#### Data

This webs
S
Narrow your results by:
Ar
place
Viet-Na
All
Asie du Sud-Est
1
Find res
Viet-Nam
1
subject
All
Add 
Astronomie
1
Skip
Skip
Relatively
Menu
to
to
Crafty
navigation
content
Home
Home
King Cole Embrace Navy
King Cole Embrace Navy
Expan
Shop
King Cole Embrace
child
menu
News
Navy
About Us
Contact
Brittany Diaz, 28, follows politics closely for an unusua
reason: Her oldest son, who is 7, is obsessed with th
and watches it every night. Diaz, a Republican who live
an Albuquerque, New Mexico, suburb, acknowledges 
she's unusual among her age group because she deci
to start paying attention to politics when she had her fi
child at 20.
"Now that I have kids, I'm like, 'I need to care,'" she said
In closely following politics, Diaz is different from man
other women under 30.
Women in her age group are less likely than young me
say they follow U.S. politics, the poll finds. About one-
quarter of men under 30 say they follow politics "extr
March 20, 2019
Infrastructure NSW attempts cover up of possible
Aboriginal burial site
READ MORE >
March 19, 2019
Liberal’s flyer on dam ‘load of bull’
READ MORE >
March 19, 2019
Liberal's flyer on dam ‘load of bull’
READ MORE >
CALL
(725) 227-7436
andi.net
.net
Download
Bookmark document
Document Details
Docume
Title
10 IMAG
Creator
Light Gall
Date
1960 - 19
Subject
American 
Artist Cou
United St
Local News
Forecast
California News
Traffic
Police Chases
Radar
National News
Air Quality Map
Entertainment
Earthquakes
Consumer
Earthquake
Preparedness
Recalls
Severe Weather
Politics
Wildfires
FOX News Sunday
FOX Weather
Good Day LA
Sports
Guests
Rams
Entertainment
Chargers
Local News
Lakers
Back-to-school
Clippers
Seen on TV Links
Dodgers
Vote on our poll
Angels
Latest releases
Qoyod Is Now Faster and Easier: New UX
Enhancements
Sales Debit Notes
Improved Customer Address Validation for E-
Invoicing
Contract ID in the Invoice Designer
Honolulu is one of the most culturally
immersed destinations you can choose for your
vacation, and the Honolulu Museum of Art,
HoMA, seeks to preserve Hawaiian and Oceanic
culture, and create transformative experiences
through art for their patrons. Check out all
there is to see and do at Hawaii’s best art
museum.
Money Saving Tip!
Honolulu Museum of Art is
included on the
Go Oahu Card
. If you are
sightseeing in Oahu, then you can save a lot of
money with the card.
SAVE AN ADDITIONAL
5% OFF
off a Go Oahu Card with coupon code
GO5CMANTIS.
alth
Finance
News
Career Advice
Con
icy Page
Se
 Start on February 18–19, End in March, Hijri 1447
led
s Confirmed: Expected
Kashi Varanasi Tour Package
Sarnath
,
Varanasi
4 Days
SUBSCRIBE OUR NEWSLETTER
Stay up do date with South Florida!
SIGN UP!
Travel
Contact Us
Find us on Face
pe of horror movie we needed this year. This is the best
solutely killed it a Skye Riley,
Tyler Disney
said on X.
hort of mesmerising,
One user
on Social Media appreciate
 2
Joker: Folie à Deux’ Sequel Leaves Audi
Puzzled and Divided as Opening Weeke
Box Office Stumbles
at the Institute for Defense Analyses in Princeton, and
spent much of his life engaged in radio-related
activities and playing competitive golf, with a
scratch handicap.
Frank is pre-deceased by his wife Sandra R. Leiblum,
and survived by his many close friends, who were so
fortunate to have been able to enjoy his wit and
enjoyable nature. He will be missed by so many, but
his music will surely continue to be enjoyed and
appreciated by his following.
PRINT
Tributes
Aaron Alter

########

Scan the data above for the string "poll" and copy each line where it appears.

The completed task ::
say they follow U.S. politics, the poll finds. About one-
Vote on our poll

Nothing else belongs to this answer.